_What is expected_.
In this material, which lines include the string "neuroscience"? Show them.

_Data excerpts_.
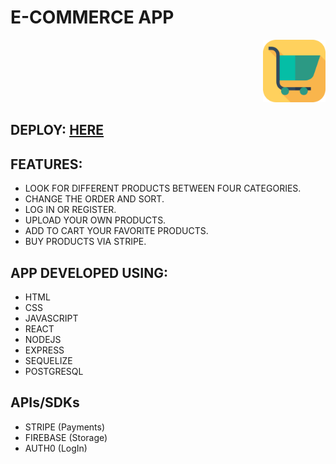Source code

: # E-COMMERCE APP

<p align="right">
  <img height="100" src="./logo.png" />
</p>

## DEPLOY: <a href="https://e-commerce-app-jiq999.vercel.app/">HERE</a>

## FEATURES:

- LOOK FOR DIFFERENT PRODUCTS BETWEEN FOUR CATEGORIES.
- CHANGE THE ORDER AND SORT.
- LOG IN OR REGISTER.
- UPLOAD YOUR OWN PRODUCTS.
- ADD TO CART YOUR FAVORITE PRODUCTS.
- BUY PRODUCTS VIA STRIPE.

## APP DEVELOPED USING:

- HTML
- CSS
- JAVASCRIPT
- REACT
- NODEJS
- EXPRESS
- SEQUELIZE
- POSTGRESQL

## APIs/SDKs

- STRIPE (Payments)
- FIREBASE (Storage)
- AUTH0 (LogIn)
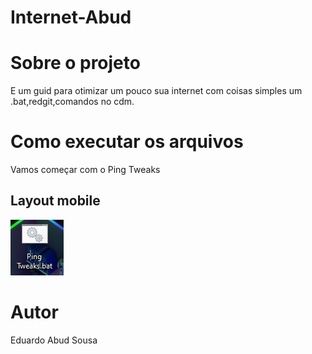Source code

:# Internet-Abud

# Sobre o projeto
E um guid para otimizar um pouco sua internet com coisas simples um .bat,redgit,comandos no cdm.

# Como executar os arquivos
Vamos começar com o Ping Tweaks

## Layout mobile
![alt text](https://github.com/esabud/Internet-Abud/blob/tesetg/assets/src/ping.png)

# Autor

Eduardo Abud Sousa
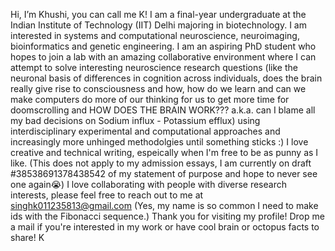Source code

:Hi, I’m Khushi, you can call me K! I am a final-year undergraduate at the Indian Institute of Technology (IIT) Delhi majoring in biotechnology. 
I am interested in systems and computational neuroscience, neuroimaging, bioinformatics and genetic engineering. I am an aspiring PhD student who hopes to join 
a lab with an amazing collaborative environment where I can attempt to solve interesting neuroscience research questions (like the neuronal basis of differences
in cognition across individuals, does the brain really give rise to consciousness and how, how do we learn and can we make computers do more of our thinking for us 
to get more time for doomscrolling and HOW DOES THE BRAIN WORK??? a.k.a. can I blame all my bad decisions on Sodium influx - Potassium efflux) 
using interdisciplinary experimental and computational approaches and increasingly more unhinged methodolgies until something sticks :) 
I love creative and technical writing, espeically when I'm free to be as punny as I like.
(This does not apply to my admission essays, I am currently on draft #38538691378438542 of my statement of purpose and hope to never see one again😭)
I love collaborating with people with diverse research interests, please feel free to reach out to me at singhk011235813@gmail.com (Yes, my name is so common I need
to make ids with the Fibonacci sequence.)
Thank you for visiting my profile! Drop me a mail if you're interested in my work or have cool brain or octopus facts to share!
K

<!---
Khushi-Singh-02/Khushi-Singh-02 is a ✨ special ✨ repository because its `README.md` (this file) appears on your GitHub profile.
You can click the Preview link to take a look at your changes.
--->
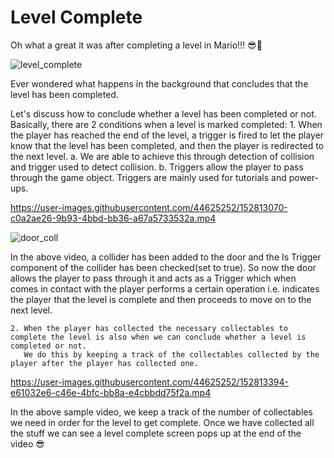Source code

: # Level Complete

Oh what a great it was after completing a level in Mario!!! 😎🤩
    <br>

![level_complete](https://media.giphy.com/media/dw4sZ2h4aXASKAEXY8/giphy.gif)

Ever wondered what happens in the background that concludes that the level has been completed.

Let's discuss how to conclude whether a level has been completed or not. Basically, there are 2 conditions when a level is marked completed:
    1. When the player has reached the end of the level, a trigger is fired to let the player know that the level has been completed, and then the player is redirected to the next level. 
        a. We are able to achieve this through detection of collision and trigger used to detect collision.
        b. Triggers allow the player to pass through the game object. Triggers are mainly used for tutorials and power-ups.      
        

https://user-images.githubusercontent.com/44625252/152813070-c0a2ae26-9b93-4bbd-bb36-a67a5733532a.mp4

![door_coll](https://user-images.githubusercontent.com/44625252/152813112-1d8d0120-c7e7-4feb-9012-363382dd2398.png)

In the above video, a collider has been added to the door and the Is Trigger component of the collider has been checked(set to true). So now the door allows the player to pass through it and acts as a Trigger which when comes in contact with the player performs a certain operation i.e. indicates the player that the level is complete and then proceeds to move on to the next level.

    2. When the player has collected the necessary collectables to complete the level is also when we can conclude whether a level is completed or not.
       We do this by keeping a track of the collectables collected by the player after the player has collected one.
       
       
https://user-images.githubusercontent.com/44625252/152813394-e61032e6-c46e-4bfc-bb8a-e4cbbdd75f2a.mp4

In the above sample video, we keep a track of the number of collectables we need in order for the level to get complete. Once we have collected all the stuff we can see a level complete screen pops up at the end of the video 😎
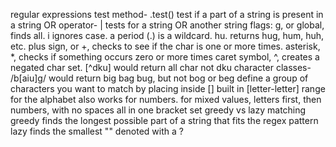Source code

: regular expressions
test method- .test() test if a part of a string is present in a string
OR operator- | tests for a string OR another string
flags: g, or global, finds all. i ignores case. a period (.) is a wildcard. hu. returns hug, hum, huh, etc. plus sign, or +, checks to see if the char is one or more times. asterisk, \*, checks if something occurs zero or more times
caret symbol, ^, creates a negated char set. [^dku] would return all char not dku
character classes- /b[aiu]g/ would return big bag bug, but not bog or beg
define a group of characters you want to match by placing inside []
built in [letter-letter] range for the alphabet
also works for numbers.
for mixed values, letters first, then numbers, with no spaces all in one bracket set
greedy vs lazy matching
greedy finds the longest possible part of a string that fits the regex pattern
lazy finds the smallest ""
denoted with a ?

_Solution to this exercise_.
I am interested in systems and computational neuroscience, neuroimaging, bioinformatics and genetic engineering. I am an aspiring PhD student who hopes to join 
a lab with an amazing collaborative environment where I can attempt to solve interesting neuroscience research questions (like the neuronal basis of differences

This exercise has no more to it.